Gerne würde ich heute mit meinen Vater sprechen können über das was sich gegenwärtig ereignet, in Deutschland, Europa und der Welt. Das ist nun nicht mehr möglich. Es bleibt uns daher nur, uns in seine Gedankenwelt hineinzuversetzen und nach Antworten zu suchen. Und die würde wohl in der ihm eigenen Abgewogenheit und Unaufgeregtheit so lauten: Ja, die Lage ist ernst. Demokratien und Rechtsstaaten geraten unter Druck, auch in Europa und gefährden das europäische Einigungswerk. Aber es ist nicht die Zeit, den Mut sinken zu lassen und zu verzagen. Er, der den politischen Zusammenbruch nach dem Krieg und der Nazi-Diktatur, der die Wiedervereinigung und das Ende des Kalten Krieges - für viele ganz unverhofft - erlebt hat, würde uns raten zu kämpferischem Engagement für Freiheit, Demokratieund Rechtsstaat, zu Klarheit in der Sprache und Selbstbewusstsein, und manches Mal zu mehr Gelassenheit, vor allem aber zu Zuversicht und Vertrauen in die Zukunft. 

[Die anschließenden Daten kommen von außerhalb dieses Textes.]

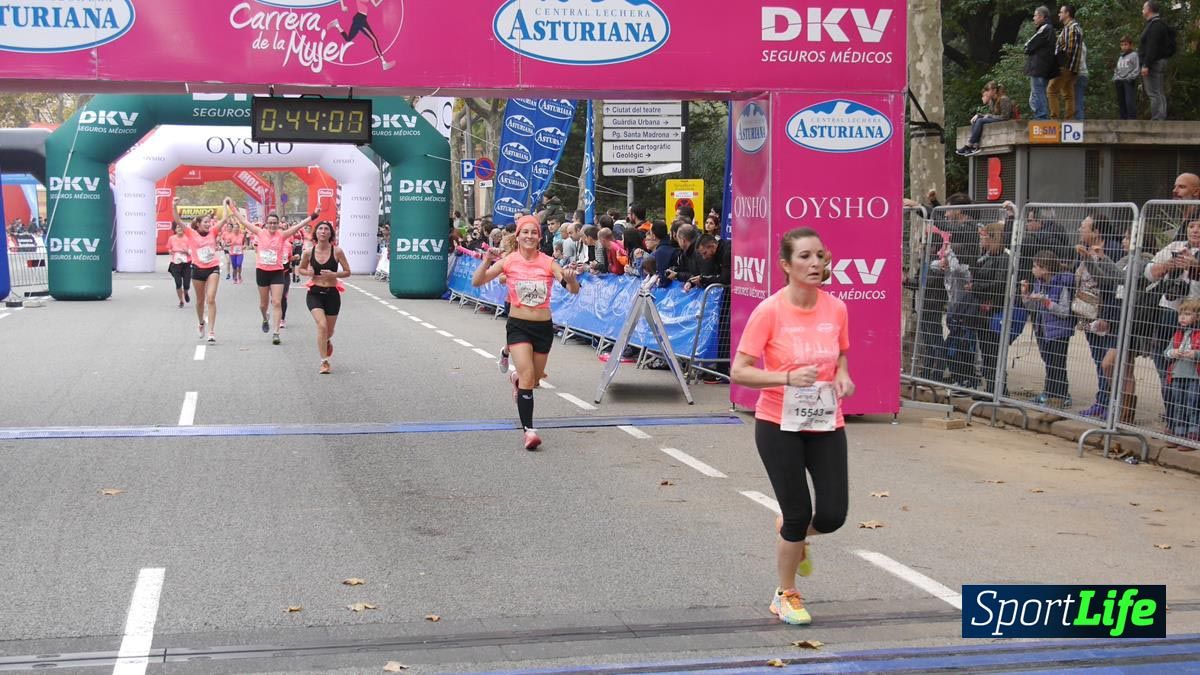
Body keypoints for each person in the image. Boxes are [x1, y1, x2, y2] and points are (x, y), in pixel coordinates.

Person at [730, 227, 854, 626]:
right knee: (798, 511)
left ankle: (792, 532)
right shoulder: (770, 311)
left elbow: (842, 355)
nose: (815, 263)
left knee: (833, 515)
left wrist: (843, 378)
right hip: (777, 423)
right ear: (786, 265)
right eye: (804, 257)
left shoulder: (836, 308)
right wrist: (785, 379)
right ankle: (786, 594)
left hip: (825, 420)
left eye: (820, 255)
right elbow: (740, 372)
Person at [472, 215, 580, 450]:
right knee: (529, 376)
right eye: (525, 232)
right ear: (518, 236)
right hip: (518, 326)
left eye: (534, 232)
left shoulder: (549, 262)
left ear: (539, 238)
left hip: (543, 328)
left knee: (535, 378)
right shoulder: (509, 261)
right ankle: (529, 431)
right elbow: (477, 282)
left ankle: (516, 379)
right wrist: (486, 261)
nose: (529, 236)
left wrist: (571, 280)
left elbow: (572, 290)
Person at [227, 201, 317, 346]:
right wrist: (232, 207)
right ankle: (264, 317)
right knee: (263, 305)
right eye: (270, 223)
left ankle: (276, 333)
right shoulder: (259, 232)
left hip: (277, 272)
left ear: (278, 224)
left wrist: (313, 215)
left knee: (276, 301)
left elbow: (298, 226)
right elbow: (243, 221)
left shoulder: (282, 235)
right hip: (262, 271)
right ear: (266, 224)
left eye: (275, 223)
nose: (273, 225)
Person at [1020, 250, 1075, 407]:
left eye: (1036, 266)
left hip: (1058, 331)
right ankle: (1050, 392)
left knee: (1057, 363)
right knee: (1049, 361)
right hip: (1042, 328)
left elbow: (1064, 311)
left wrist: (1047, 302)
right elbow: (1033, 307)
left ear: (1045, 269)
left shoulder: (1061, 285)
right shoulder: (1039, 284)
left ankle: (1061, 394)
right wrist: (1026, 295)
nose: (1033, 269)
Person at [298, 221, 351, 375]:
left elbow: (348, 271)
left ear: (330, 233)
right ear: (316, 233)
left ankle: (326, 340)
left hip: (332, 294)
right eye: (320, 229)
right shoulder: (308, 252)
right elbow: (300, 268)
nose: (323, 231)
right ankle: (324, 362)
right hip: (314, 293)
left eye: (326, 229)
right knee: (321, 326)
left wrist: (334, 274)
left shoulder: (337, 252)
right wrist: (308, 273)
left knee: (329, 330)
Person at [176, 206, 222, 343]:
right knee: (200, 300)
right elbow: (177, 220)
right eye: (205, 222)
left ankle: (211, 331)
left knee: (211, 299)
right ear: (198, 224)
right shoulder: (191, 233)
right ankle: (201, 322)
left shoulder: (213, 232)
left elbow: (225, 219)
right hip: (197, 269)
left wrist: (226, 205)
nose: (208, 224)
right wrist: (173, 205)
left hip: (213, 267)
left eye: (209, 222)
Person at [1163, 298, 1200, 444]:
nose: (1183, 317)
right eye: (1181, 314)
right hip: (1177, 375)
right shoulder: (1178, 334)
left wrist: (1196, 354)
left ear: (1197, 317)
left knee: (1192, 403)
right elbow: (1166, 353)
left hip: (1194, 376)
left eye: (1188, 314)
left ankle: (1193, 432)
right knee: (1178, 403)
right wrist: (1173, 352)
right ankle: (1179, 431)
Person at [327, 0, 394, 71]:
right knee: (374, 40)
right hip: (360, 20)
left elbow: (375, 5)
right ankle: (384, 63)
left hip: (360, 19)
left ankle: (336, 24)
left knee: (348, 39)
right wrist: (342, 6)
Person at [956, 81, 1015, 156]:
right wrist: (979, 115)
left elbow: (1005, 117)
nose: (986, 93)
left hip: (1006, 121)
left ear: (994, 91)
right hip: (998, 120)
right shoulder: (992, 102)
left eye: (988, 90)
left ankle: (969, 145)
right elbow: (992, 115)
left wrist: (989, 116)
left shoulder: (1004, 99)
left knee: (980, 121)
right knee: (977, 119)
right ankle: (975, 146)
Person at [1047, 5, 1084, 120]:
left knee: (1051, 90)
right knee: (1068, 94)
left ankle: (1054, 119)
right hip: (1073, 68)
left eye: (1061, 12)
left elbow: (1069, 49)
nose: (1059, 14)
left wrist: (1059, 64)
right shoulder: (1074, 28)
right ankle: (1069, 120)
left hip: (1066, 66)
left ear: (1067, 14)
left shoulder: (1071, 28)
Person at [1138, 0, 1171, 121]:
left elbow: (1152, 47)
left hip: (1153, 63)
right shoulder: (1157, 24)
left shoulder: (1155, 25)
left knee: (1153, 92)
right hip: (1157, 61)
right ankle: (1160, 116)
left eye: (1143, 8)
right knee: (1158, 90)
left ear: (1149, 10)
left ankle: (1157, 118)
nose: (1142, 11)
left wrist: (1146, 64)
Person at [1024, 6, 1058, 120]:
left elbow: (1029, 45)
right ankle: (1039, 116)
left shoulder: (1045, 28)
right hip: (1040, 67)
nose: (1033, 18)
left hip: (1039, 67)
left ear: (1042, 16)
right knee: (1034, 96)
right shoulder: (1046, 29)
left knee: (1038, 93)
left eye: (1035, 15)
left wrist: (1027, 47)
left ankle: (1042, 117)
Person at [166, 221, 192, 309]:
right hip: (176, 263)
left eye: (181, 227)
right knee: (178, 283)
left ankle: (186, 292)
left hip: (186, 263)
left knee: (186, 284)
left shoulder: (188, 238)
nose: (180, 229)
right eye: (178, 228)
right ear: (175, 229)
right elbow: (169, 249)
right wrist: (171, 251)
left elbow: (192, 251)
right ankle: (181, 300)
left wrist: (186, 251)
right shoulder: (171, 238)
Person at [225, 221, 247, 285]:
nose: (236, 229)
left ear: (239, 228)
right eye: (234, 228)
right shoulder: (230, 236)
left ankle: (239, 276)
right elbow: (226, 244)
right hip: (233, 253)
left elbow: (245, 242)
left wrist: (244, 246)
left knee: (239, 264)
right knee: (234, 267)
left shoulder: (242, 235)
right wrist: (231, 243)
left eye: (237, 227)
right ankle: (235, 278)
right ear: (233, 229)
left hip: (240, 253)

Zum Schluss bleibt mir nur noch der Dank, den ich im Namen der Familie aussprechen möchte, an Sie, Herr Dr. Monzel und die CDU Trier dafür, dass diese Ehrung meinem Vater heute zuteil wird, dem Künstler Franz Schönberger für die Schaffung des Reliefs, das wir an der Außenwand der Geschäftsstelle bewundern dürfen und der Geschäftsstelle und ihren Mitarbeitern und Mitarbeiterinnen für die Organisation dieser schönen Feierstunde und schließlich an Sie alle, die Sie heute gekommen sind, um meinem Vater die Ehre zu erweisen. Er wäre sehr stolz und glücklich darüber. Und nun möchte ich Sie bitten, mit mir das Glas zu erheben auf Carl-Ludwig Wagner und die CDU Trier.